─── Entries shown ───

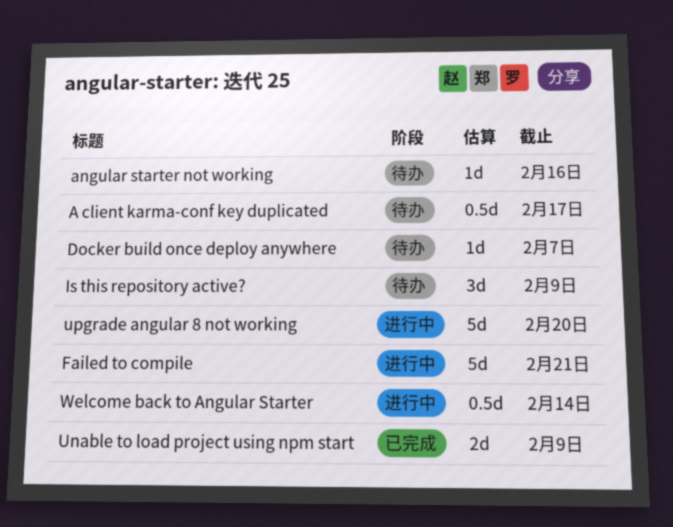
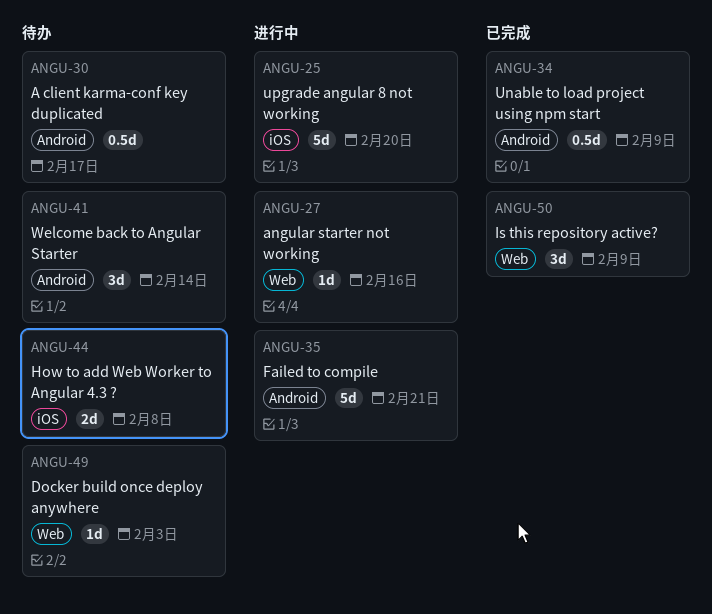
angular starter not working, status: 待办 -> 进行中
Docker build once deploy anywhere, due: Feb 7 -> Feb 3
How to add Web Worker to Angular 4.3 ?: none -> present
Is this repository active?, status: 待办 -> 已完成
Unable to load project using npm start, estimate: 2d -> 0.5d
Welcome back to Angular Starter, status: 进行中 -> 待办
Welcome back to Angular Starter, estimate: 0.5d -> 3d

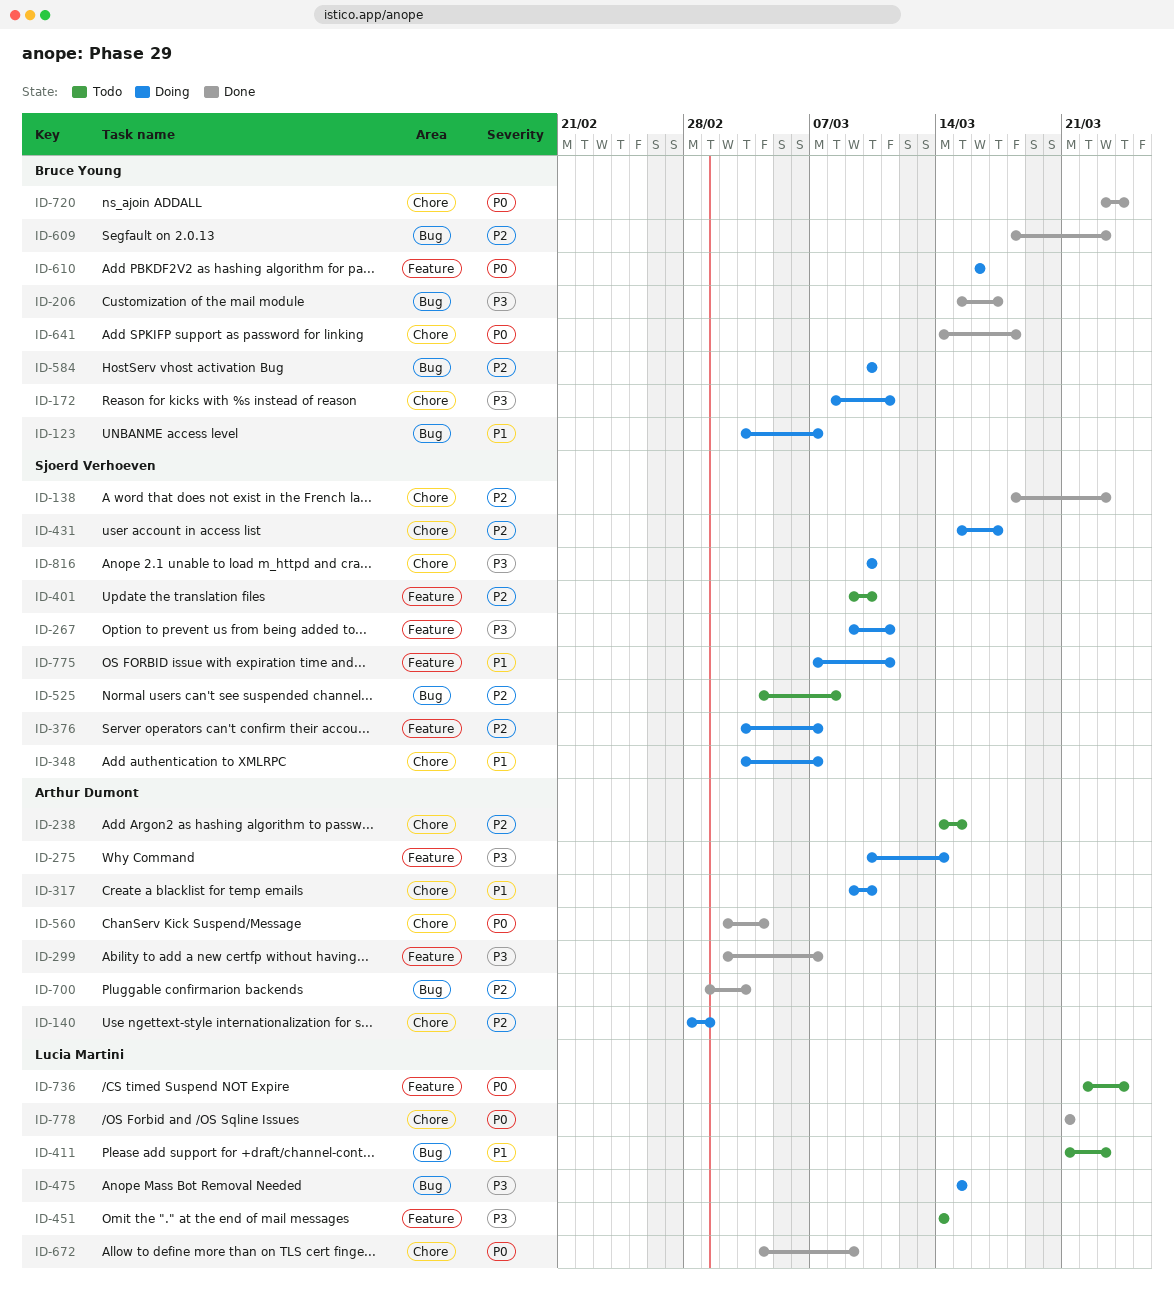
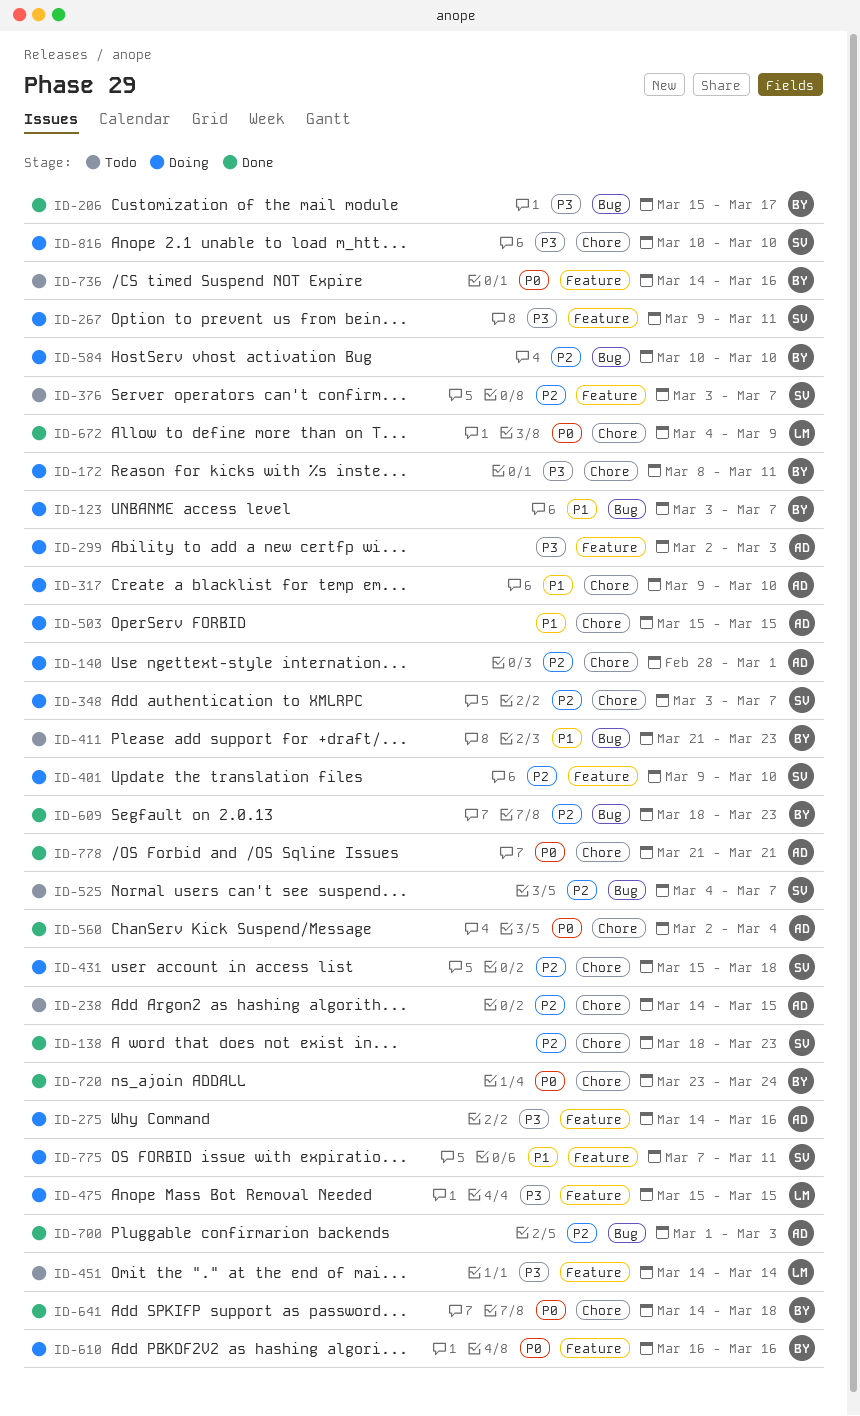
ID-275, start: Mar 10 -> Mar 14
ID-275, due: Mar 14 -> Mar 16
ID-299, status: Done -> Doing
ID-299, due: Mar 7 -> Mar 3
ID-348, priority: P1 -> P2
ID-376, status: Doing -> Todo
ID-401, status: Todo -> Doing
ID-411, owner: Lucia Martini -> Bruce Young
ID-431, due: Mar 17 -> Mar 18
ID-475, label: Bug -> Feature
ID-503: none -> present
ID-525, due: Mar 8 -> Mar 7
ID-736, owner: Lucia Martini -> Bruce Young
ID-736, start: Mar 22 -> Mar 14
ID-736, due: Mar 24 -> Mar 16
ID-778, owner: Lucia Martini -> Arthur Dumont

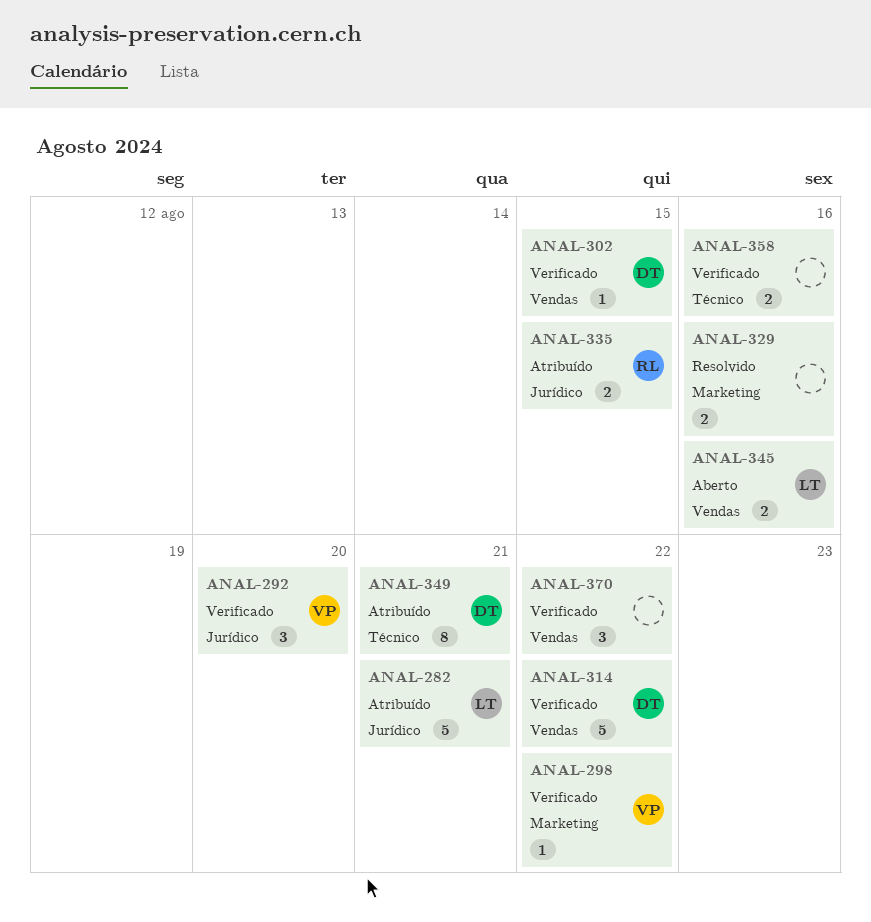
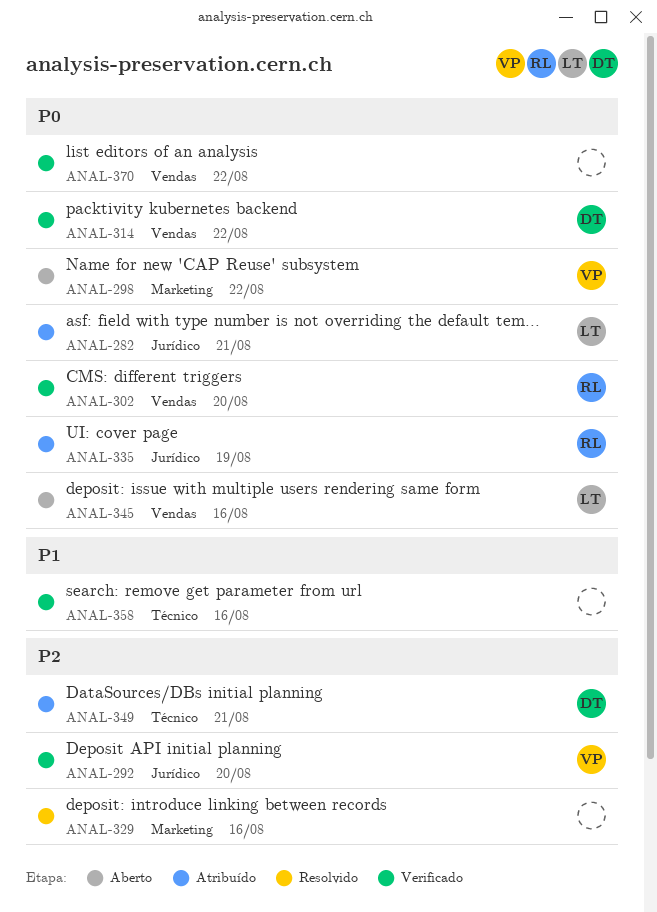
ANAL-298, status: Verificado -> Aberto
ANAL-302, owner: DT -> RL
ANAL-302, due: Aug 15 -> Aug 20
ANAL-335, due: Aug 15 -> Aug 19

───

Wherever the string "none" appears in the data above, copy the line it sits in.

Written solution ▸
How to add Web Worker to Angular 4.3 ?: none -> present
ID-503: none -> present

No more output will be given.